In April, 2010, when Andrew was 2 1/2, a tumor was discovered behind his eye. The tumor was removed, but it was found to be an aggressive cancer. He endured seven months of chemo and six weeks radiation. In December of 2010, the day after his last treatment, he was rushed to the ER with an almost fatal bacterial infection. He survived.

He is now seven-years-old!! I don't visit here much, because during the ordeal, this is where I dumped everything--my rage, my fear, my sadness, my ugly, my hope, my everything. But I want all of you who supported and prayed for us to hear his updates. You helped me survive, and I am deeply thankful. Every once in awhile, I will check in to let you know how he's doing. Please continue to pray that cancer will never return to his body. Thank you.



Saturday, March 13, 2010

Baby girls

http://www.economist.com/world/international/displaystory.cfm?story_id=15636231

An excerpt from the March 4, 2010 edition of The Economist (see link above):  "XINRAN XUE, a Chinese writer, describes visiting a peasant family in the Yimeng area of Shandong province. The wife was giving birth. “We had scarcely sat down in the kitchen”, she writes (see article), “when we heard a moan of pain from the bedroom next door…The cries from the inner room grew louder—and abruptly stopped.
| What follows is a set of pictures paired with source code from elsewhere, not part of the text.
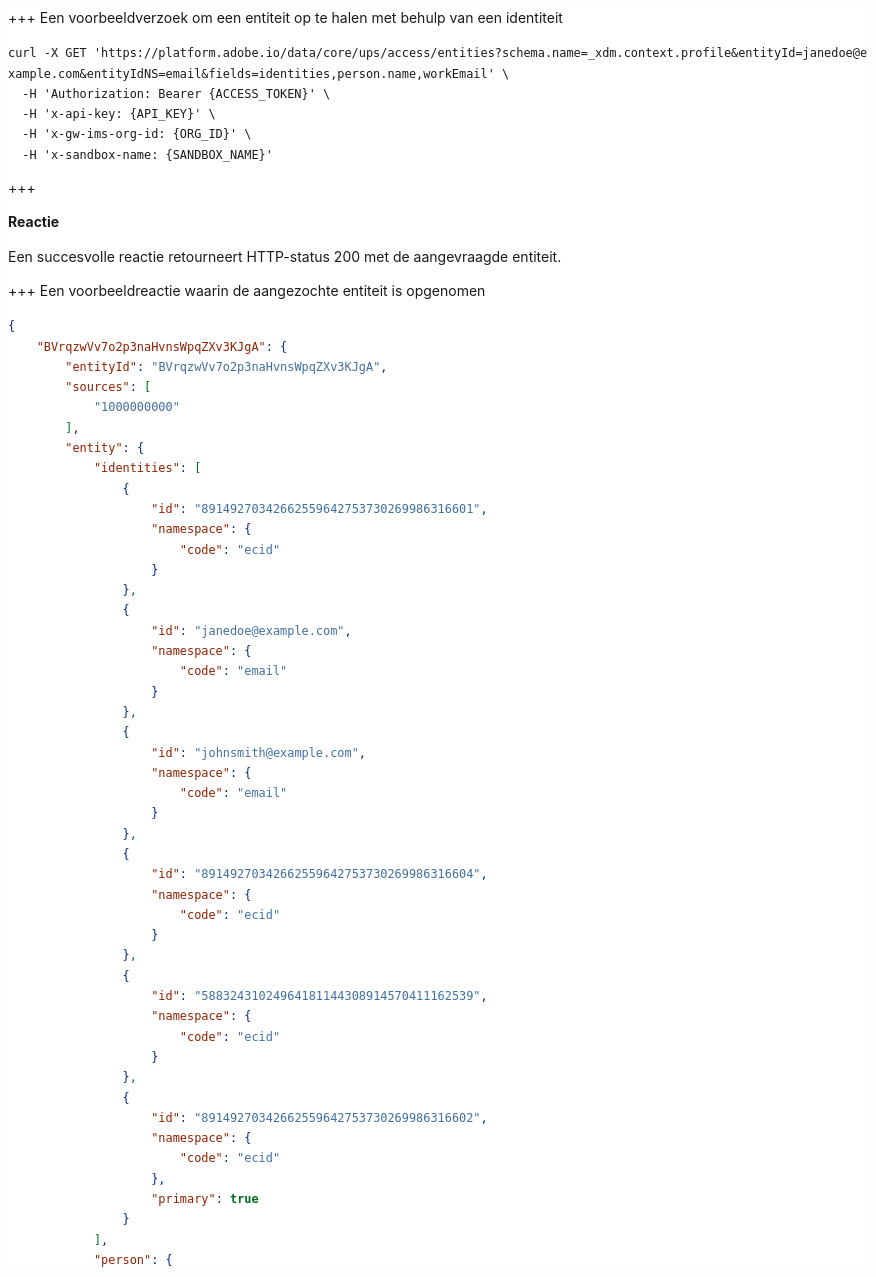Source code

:+++ Een voorbeeldverzoek om een entiteit op te halen met behulp van een identiteit

```shell
curl -X GET 'https://platform.adobe.io/data/core/ups/access/entities?schema.name=_xdm.context.profile&entityId=janedoe@example.com&entityIdNS=email&fields=identities,person.name,workEmail' \
  -H 'Authorization: Bearer {ACCESS_TOKEN}' \
  -H 'x-api-key: {API_KEY}' \
  -H 'x-gw-ims-org-id: {ORG_ID}' \
  -H 'x-sandbox-name: {SANDBOX_NAME}'
```

+++

**Reactie**

Een succesvolle reactie retourneert HTTP-status 200 met de aangevraagde entiteit.

+++ Een voorbeeldreactie waarin de aangezochte entiteit is opgenomen

```json
{
    "BVrqzwVv7o2p3naHvnsWpqZXv3KJgA": {
        "entityId": "BVrqzwVv7o2p3naHvnsWpqZXv3KJgA",
        "sources": [
            "1000000000"
        ],
        "entity": {
            "identities": [
                {
                    "id": "89149270342662559642753730269986316601",
                    "namespace": {
                        "code": "ecid"
                    }
                },
                {
                    "id": "janedoe@example.com",
                    "namespace": {
                        "code": "email"
                    }
                },
                {
                    "id": "johnsmith@example.com",
                    "namespace": {
                        "code": "email"
                    }
                },
                {
                    "id": "89149270342662559642753730269986316604",
                    "namespace": {
                        "code": "ecid"
                    }
                },
                {
                    "id": "58832431024964181144308914570411162539",
                    "namespace": {
                        "code": "ecid"
                    }
                },
                {
                    "id": "89149270342662559642753730269986316602",
                    "namespace": {
                        "code": "ecid"
                    },
                    "primary": true
                }
            ],
            "person": {
```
There was a low sob, and then a man’s gruff voice said accusingly: ‘Useless thing!’


“Suddenly, I thought I heard a slight movement in the slops pail behind me,” Miss Xinran remembers. “To my absolute horror, I saw a tiny foot poking out of the pail. The midwife must have dropped that tiny baby alive into the slops pail! I nearly threw myself at it, but the two policemen [who had accompanied me] held my shoulders in a firm grip. ‘Don’t move, you can’t save it, it’s too late.’
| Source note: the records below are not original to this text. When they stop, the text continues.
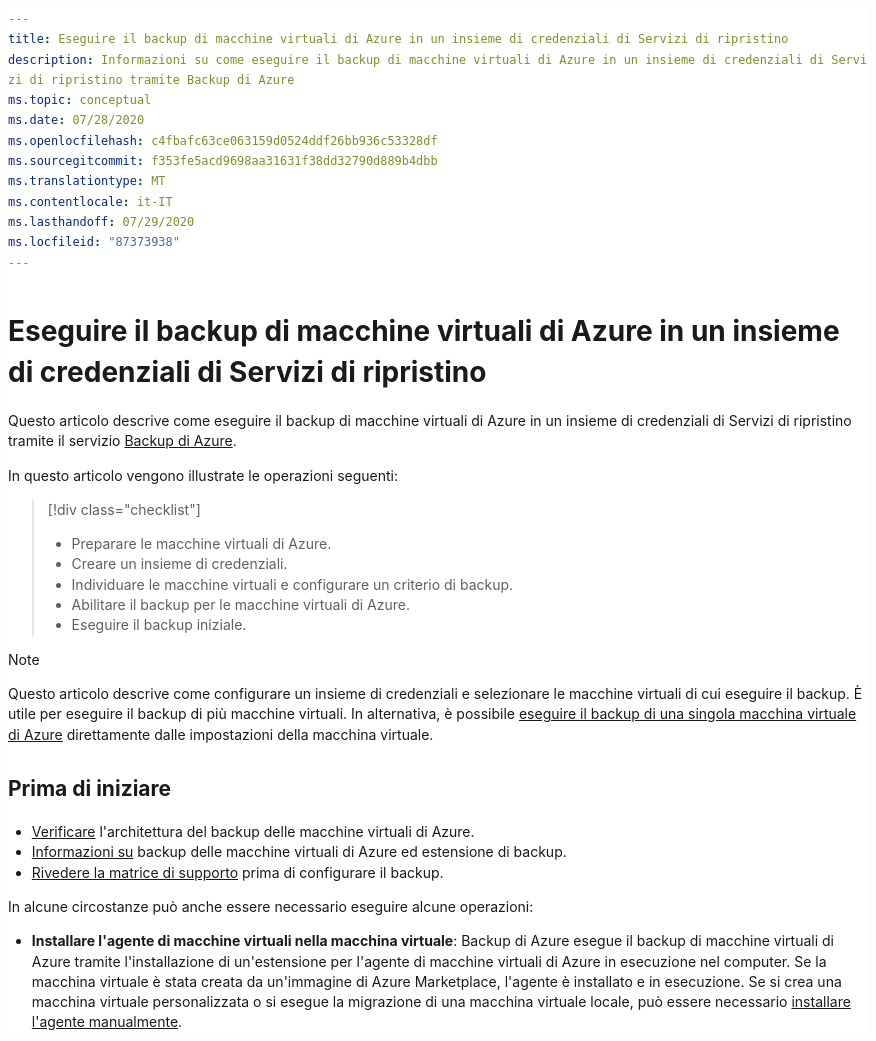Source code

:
 ```yaml
---
title: Eseguire il backup di macchine virtuali di Azure in un insieme di credenziali di Servizi di ripristino
description: Informazioni su come eseguire il backup di macchine virtuali di Azure in un insieme di credenziali di Servizi di ripristino tramite Backup di Azure
ms.topic: conceptual
ms.date: 07/28/2020
ms.openlocfilehash: c4fbafc63ce063159d0524ddf26bb936c53328df
ms.sourcegitcommit: f353fe5acd9698aa31631f38dd32790d889b4dbb
ms.translationtype: MT
ms.contentlocale: it-IT
ms.lasthandoff: 07/29/2020
ms.locfileid: "87373938"
---
```

# <a name="back-up-azure-vms-in-a-recovery-services-vault"></a>Eseguire il backup di macchine virtuali di Azure in un insieme di credenziali di Servizi di ripristino

Questo articolo descrive come eseguire il backup di macchine virtuali di Azure in un insieme di credenziali di Servizi di ripristino tramite il servizio [Backup di Azure](backup-overview.md).

In questo articolo vengono illustrate le operazioni seguenti:

> [!div class="checklist"]
>
> * Preparare le macchine virtuali di Azure.
> * Creare un insieme di credenziali.
> * Individuare le macchine virtuali e configurare un criterio di backup.
> * Abilitare il backup per le macchine virtuali di Azure.
> * Eseguire il backup iniziale.

> [!NOTE]
> Questo articolo descrive come configurare un insieme di credenziali e selezionare le macchine virtuali di cui eseguire il backup. È utile per eseguire il backup di più macchine virtuali. In alternativa, è possibile [eseguire il backup di una singola macchina virtuale di Azure](backup-azure-vms-first-look-arm.md) direttamente dalle impostazioni della macchina virtuale.

## <a name="before-you-start"></a>Prima di iniziare

* [Verificare](backup-architecture.md#architecture-built-in-azure-vm-backup) l'architettura del backup delle macchine virtuali di Azure.
* [Informazioni su](backup-azure-vms-introduction.md) backup delle macchine virtuali di Azure ed estensione di backup.
* [Rivedere la matrice di supporto](backup-support-matrix-iaas.md) prima di configurare il backup.

In alcune circostanze può anche essere necessario eseguire alcune operazioni:

* **Installare l'agente di macchine virtuali nella macchina virtuale**: Backup di Azure esegue il backup di macchine virtuali di Azure tramite l'installazione di un'estensione per l'agente di macchine virtuali di Azure in esecuzione nel computer. Se la macchina virtuale è stata creata da un'immagine di Azure Marketplace, l'agente è installato e in esecuzione. Se si crea una macchina virtuale personalizzata o si esegue la migrazione di una macchina virtuale locale, può essere necessario [installare l'agente manualmente](#install-the-vm-agent).
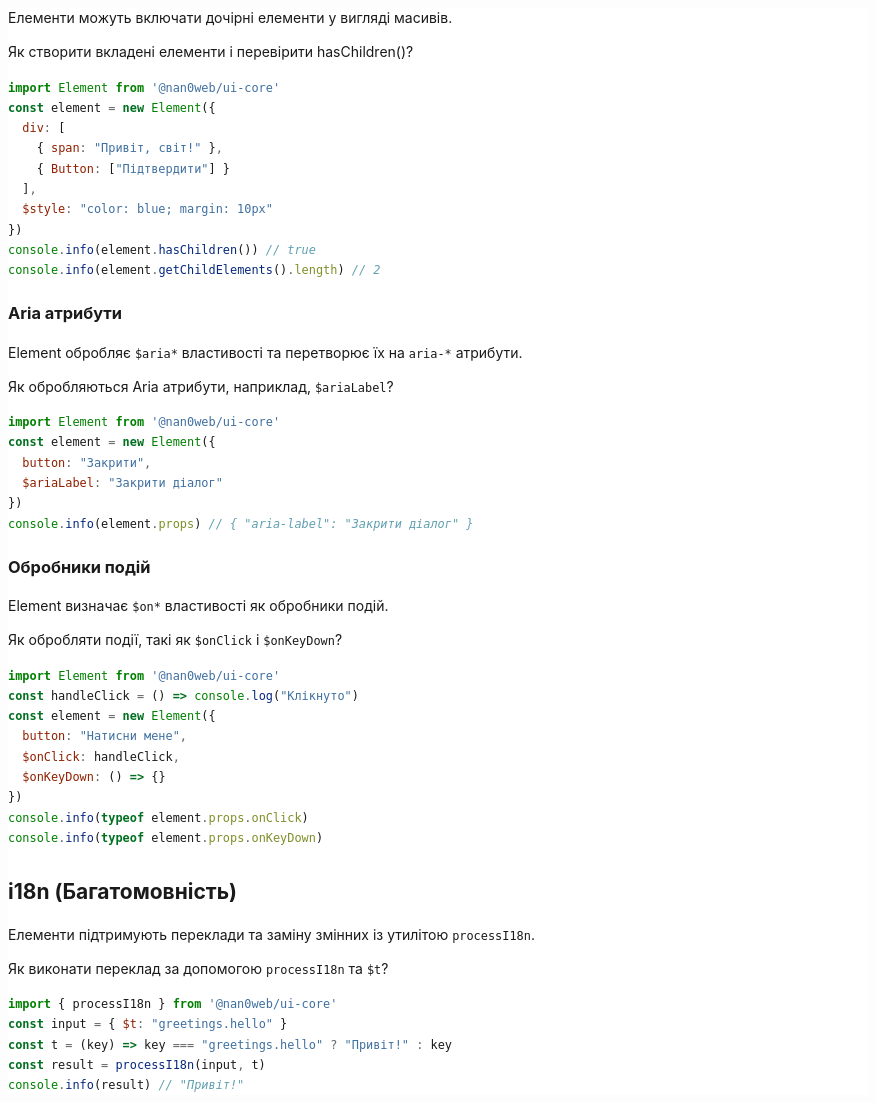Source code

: Елементи можуть включати дочірні елементи у вигляді масивів.

Як створити вкладені елементи і перевірити hasChildren()?
```js
import Element from '@nan0web/ui-core'
const element = new Element({
  div: [
    { span: "Привіт, світ!" },
    { Button: ["Підтвердити"] }
  ],
  $style: "color: blue; margin: 10px"
})
console.info(element.hasChildren()) // true
console.info(element.getChildElements().length) // 2
```
### Aria атрибути

Element обробляє `$aria*` властивості та перетворює їх на `aria-*` атрибути.

Як обробляються Aria атрибути, наприклад, `$ariaLabel`?
```js
import Element from '@nan0web/ui-core'
const element = new Element({
  button: "Закрити",
  $ariaLabel: "Закрити діалог"
})
console.info(element.props) // { "aria-label": "Закрити діалог" }
```
### Обробники подій

Element визначає `$on*` властивості як обробники подій.

Як обробляти події, такі як `$onClick` і `$onKeyDown`?
```js
import Element from '@nan0web/ui-core'
const handleClick = () => console.log("Клікнуто")
const element = new Element({
  button: "Натисни мене",
  $onClick: handleClick,
  $onKeyDown: () => {}
})
console.info(typeof element.props.onClick)
console.info(typeof element.props.onKeyDown)
```
## i18n (Багатомовність)

Елементи підтримують переклади та заміну змінних із утилітою `processI18n`.

Як виконати переклад за допомогою `processI18n` та `$t`?
```js
import { processI18n } from '@nan0web/ui-core'
const input = { $t: "greetings.hello" }
const t = (key) => key === "greetings.hello" ? "Привіт!" : key
const result = processI18n(input, t)
console.info(result) // "Привіт!"
```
“‘But that’s...murder...and you’re the police!’ The little foot was still now. The policemen held on to me for a few more minutes. ‘Doing a baby girl is not a big thing around here,’ [an] older woman said comfortingly. ‘That’s a living child,’ I said in a shaking voice, pointing at the slops pail. ‘It’s not a child,’ she corrected me. ‘It’s a girl baby, and we can’t keep it. Around these parts, you can’t get by without a son. Girl babies don’t count.’”

I knew there was a one child per family law in parts of Asia, but I didn't fully consider the consequences of that rule.  I also knew that cultural values and societal pressures in Asia and other parts of the world make having a son more favorable.  But I never considered the horrifying actions that people are willing to take in order to have a son. 

From now on, when I see a sweet Asian girl in a non-Asian family, I will smile throughout my whole being. She made it.

I also have a new consciousness for the sad mothers, who after giving birth, are forced to give up their precious baby girl(s). Perhaps several times.  The lucky ones have the opportunity to give their daughters up for adoption.  Others watch while their daughters are strangled with the umbilical cord, or thrown into chamber pots.

What a tragically sad this world can be, and often more so for the females who live within it.  We are so fortunate to live where we do, when we do.

Someday I may need to adopt a daughter...

1 comment:

  1. This broke my heart, and am near tears. I cannot imagine... thinking of my baby girl sleeping in her bedroom right now.
    Adoption has been weighing heavily on my heart these days. Hopefully one day.